Trading on Euronext Growth Paris under the ticker ALTBG, The Blockchain Group has emerged as Europe’s answer to MicroStrategy, pursuing an aggressive Bitcoin accumulation strategy that has already delivered exceptional returns for shareholders. The company’s stock has surged an impressive 766% year-to-date, demonstrating investor enthusiasm for its Bitcoin-focused business model.
Fundraising Draws Institutional Interest
The latest fundraising round attracted significant institutional interest, with venture capital firm Fulgur Ventures contributing the majority of the capital at €55.3 million, while crypto private investment fund Moonlight Capital invested €5 million.
Additional funding came from UTXO Management, which subscribed for €3 million in convertible bonds. These bonds are structured to convert into company shares at €3.809 each, representing a 30% premium over recent trading prices.
Notably, the entire bond issuance was subscribed and denominated in Bitcoin, highlighting the sophisticated nature of the transaction and the investors’ confidence in both the company’s strategy and Bitcoin’s long-term prospects.
The bonds carry a five-year maturity and can be converted into shares when certain price thresholds are met, providing investors with potential upside participation in the company’s growth.

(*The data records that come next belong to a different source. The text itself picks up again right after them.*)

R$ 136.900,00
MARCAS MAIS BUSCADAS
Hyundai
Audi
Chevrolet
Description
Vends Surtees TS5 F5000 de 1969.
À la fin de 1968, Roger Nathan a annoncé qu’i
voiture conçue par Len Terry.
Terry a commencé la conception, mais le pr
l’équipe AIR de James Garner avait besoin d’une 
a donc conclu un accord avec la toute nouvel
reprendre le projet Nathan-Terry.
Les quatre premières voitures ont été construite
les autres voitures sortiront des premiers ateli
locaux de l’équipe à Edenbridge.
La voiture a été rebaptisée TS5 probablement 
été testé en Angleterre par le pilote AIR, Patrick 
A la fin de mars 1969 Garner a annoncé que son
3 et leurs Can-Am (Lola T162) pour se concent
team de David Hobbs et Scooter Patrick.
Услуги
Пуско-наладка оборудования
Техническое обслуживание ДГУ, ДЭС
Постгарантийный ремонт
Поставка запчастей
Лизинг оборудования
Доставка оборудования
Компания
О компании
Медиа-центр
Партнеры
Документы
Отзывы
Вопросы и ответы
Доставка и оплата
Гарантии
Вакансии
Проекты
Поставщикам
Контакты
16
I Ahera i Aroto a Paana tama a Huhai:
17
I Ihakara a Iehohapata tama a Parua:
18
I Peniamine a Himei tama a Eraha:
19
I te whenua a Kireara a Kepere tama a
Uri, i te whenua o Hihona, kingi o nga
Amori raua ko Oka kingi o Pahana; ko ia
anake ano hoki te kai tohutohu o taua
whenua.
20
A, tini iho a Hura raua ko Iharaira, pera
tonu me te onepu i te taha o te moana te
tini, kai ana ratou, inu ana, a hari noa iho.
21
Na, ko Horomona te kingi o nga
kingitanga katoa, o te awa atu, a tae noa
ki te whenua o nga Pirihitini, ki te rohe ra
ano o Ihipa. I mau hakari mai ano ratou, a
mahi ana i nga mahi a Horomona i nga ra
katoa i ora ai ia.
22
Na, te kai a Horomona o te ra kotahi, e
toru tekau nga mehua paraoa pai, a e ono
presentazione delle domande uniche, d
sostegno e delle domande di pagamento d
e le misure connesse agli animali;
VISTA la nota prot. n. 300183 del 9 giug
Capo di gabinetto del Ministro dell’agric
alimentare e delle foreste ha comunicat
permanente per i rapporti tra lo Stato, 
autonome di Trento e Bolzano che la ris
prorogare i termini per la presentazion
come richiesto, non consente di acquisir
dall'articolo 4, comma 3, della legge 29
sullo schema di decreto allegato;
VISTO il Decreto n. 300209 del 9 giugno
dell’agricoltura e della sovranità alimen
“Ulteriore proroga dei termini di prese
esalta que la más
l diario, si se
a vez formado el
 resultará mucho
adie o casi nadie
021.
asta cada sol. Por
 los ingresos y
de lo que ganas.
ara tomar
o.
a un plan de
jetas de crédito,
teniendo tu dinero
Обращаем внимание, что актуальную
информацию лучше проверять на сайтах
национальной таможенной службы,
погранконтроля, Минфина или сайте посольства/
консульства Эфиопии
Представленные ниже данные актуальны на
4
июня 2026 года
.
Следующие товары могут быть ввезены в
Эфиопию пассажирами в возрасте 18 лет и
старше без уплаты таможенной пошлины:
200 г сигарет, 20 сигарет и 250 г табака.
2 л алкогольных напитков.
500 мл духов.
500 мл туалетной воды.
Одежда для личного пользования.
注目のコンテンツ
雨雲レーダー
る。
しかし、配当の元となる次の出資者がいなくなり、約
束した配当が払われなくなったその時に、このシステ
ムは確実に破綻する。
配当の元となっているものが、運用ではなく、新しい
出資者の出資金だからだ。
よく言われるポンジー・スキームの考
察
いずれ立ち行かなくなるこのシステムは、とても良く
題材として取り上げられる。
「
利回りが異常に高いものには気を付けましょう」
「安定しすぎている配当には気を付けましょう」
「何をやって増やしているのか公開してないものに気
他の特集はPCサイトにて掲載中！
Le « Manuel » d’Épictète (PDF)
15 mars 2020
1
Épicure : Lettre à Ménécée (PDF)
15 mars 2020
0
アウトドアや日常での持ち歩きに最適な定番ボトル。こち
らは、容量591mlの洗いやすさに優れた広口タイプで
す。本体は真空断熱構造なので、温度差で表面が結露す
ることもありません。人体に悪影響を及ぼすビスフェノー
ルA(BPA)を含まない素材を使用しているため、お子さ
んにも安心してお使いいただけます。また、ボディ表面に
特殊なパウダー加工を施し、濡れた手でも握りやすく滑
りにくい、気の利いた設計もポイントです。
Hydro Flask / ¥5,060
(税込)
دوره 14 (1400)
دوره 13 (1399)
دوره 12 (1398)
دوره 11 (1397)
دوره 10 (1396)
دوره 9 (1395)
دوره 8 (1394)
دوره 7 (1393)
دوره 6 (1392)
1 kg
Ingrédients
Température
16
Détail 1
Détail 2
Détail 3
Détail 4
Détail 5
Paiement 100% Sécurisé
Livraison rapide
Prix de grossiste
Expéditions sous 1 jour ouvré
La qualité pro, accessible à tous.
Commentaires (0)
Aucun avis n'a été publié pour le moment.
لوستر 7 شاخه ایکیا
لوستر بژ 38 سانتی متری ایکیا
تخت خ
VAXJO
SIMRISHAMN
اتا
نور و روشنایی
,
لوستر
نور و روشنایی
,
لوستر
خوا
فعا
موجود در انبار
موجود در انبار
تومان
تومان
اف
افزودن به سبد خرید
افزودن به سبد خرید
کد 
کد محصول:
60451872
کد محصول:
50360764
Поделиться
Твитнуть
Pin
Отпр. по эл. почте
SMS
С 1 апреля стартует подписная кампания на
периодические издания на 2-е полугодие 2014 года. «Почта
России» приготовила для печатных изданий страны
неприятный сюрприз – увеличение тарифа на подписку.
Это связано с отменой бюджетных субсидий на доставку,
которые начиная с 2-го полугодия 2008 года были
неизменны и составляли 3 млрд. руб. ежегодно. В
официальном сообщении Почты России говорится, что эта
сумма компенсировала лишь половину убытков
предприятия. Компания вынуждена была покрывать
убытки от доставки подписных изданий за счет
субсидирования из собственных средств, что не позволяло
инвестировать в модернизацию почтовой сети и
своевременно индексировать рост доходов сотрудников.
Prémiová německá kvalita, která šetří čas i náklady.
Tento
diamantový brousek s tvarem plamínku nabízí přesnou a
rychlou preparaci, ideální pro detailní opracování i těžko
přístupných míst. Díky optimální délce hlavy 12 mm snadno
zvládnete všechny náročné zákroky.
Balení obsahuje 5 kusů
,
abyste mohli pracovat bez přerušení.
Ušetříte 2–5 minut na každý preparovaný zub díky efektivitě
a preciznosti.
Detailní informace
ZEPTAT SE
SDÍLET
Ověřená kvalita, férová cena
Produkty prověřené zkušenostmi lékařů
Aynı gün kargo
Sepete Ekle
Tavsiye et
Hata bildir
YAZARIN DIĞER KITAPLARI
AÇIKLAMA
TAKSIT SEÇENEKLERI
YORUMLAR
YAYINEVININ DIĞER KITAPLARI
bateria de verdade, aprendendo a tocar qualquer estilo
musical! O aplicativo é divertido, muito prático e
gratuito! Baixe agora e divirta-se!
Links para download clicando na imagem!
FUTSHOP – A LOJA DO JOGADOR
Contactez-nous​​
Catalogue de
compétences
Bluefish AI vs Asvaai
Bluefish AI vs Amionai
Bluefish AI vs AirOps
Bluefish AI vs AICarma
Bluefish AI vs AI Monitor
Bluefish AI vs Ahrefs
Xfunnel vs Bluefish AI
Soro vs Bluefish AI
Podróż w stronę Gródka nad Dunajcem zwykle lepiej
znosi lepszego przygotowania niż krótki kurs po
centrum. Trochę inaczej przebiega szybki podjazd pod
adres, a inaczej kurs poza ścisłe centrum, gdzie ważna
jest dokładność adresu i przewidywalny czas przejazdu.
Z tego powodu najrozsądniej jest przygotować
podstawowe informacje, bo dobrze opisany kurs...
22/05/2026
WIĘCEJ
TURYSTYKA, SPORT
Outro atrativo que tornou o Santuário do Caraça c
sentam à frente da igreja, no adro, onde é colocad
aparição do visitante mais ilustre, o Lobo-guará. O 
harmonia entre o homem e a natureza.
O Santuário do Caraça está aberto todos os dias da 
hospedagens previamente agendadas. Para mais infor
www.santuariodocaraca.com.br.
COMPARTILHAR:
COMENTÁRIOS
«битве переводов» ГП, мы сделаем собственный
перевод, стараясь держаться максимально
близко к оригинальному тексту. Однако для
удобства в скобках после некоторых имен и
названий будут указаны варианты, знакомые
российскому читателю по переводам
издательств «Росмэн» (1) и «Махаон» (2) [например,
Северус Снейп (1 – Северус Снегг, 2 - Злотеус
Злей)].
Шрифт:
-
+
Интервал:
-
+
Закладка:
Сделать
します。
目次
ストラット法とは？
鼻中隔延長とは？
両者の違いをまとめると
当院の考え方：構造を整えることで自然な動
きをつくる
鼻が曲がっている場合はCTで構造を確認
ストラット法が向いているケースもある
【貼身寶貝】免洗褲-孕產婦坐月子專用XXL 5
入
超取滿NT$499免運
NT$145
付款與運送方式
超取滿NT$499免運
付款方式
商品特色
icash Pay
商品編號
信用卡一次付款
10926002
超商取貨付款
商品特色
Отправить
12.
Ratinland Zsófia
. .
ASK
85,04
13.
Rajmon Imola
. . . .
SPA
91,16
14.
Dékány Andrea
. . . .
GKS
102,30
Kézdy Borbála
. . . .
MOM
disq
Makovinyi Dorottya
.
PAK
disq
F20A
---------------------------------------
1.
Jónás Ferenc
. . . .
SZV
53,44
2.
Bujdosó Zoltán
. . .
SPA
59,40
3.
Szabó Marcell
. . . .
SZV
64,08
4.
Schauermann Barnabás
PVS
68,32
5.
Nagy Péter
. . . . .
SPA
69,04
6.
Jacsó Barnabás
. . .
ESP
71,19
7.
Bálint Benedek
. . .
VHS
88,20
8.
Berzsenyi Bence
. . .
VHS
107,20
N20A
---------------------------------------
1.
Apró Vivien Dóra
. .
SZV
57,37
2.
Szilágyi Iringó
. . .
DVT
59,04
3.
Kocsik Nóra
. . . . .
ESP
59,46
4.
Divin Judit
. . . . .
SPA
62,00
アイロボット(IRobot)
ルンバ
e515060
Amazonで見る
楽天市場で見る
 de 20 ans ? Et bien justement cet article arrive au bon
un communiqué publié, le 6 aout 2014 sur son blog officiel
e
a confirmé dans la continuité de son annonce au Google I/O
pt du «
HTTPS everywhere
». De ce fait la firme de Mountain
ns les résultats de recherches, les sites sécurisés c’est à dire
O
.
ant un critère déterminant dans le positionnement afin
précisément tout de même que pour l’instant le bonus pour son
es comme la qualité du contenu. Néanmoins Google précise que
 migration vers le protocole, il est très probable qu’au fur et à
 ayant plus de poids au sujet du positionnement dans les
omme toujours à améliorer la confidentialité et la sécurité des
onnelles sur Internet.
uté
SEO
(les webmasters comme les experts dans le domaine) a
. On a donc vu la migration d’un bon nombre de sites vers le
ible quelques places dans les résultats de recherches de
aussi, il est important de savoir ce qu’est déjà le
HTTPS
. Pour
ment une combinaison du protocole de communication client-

Massive Bitcoin Accumulation
The Blockchain Group has articulated an ambitious long-term strategy that extends far beyond typical corporate treasury diversification. The company has publicly committed to acquiring 1% of Bitcoin’s total supply over the next eight years, targeting holdings of over 170,000 BTC by 2032. This represents one of the most aggressive Bitcoin accumulation strategies announced by any publicly traded company globally.
The company’s Bitcoin holdings have already generated yields exceeding 709%, far outpacing traditional treasury investments. This performance has occurred despite the company’s core business experiencing challenges, with consolidated revenue declining 32.1% to €13.9 million compared to the previous fiscal year.
Its approach allocates 95% of bond proceeds directly to Bitcoin purchases, with only 5% reserved for operational expenses and management fees. This disciplined capital allocation reflects management’s conviction that Bitcoin represents the optimal use of shareholder capital in the current macroeconomic environment.
The convertible bond structure offers investors multiple pathways to benefit from the company’s Bitcoin strategy. Bondholders can convert to equity when share prices reach 130% of conversion prices, participate in redemption at maturity either in Bitcoin or euros, or benefit from potential Bitcoin appreciation through the underlying asset backing.
As Bitcoin adoption accelerates globally, The Blockchain Group positions itself at the forefront of this trend in Europe. The company joins a growing list of publicly traded firms including MicroStrategy, Tesla, and more recently Swedish health tech company H100 Group AB in embracing Bitcoin as a strategic asset.
The success of this latest fundraising demonstrates continued institutional appetite for Bitcoin exposure through publicly traded vehicles, particularly as traditional investment managers seek regulated access to cryptocurrency markets without direct custody requirements.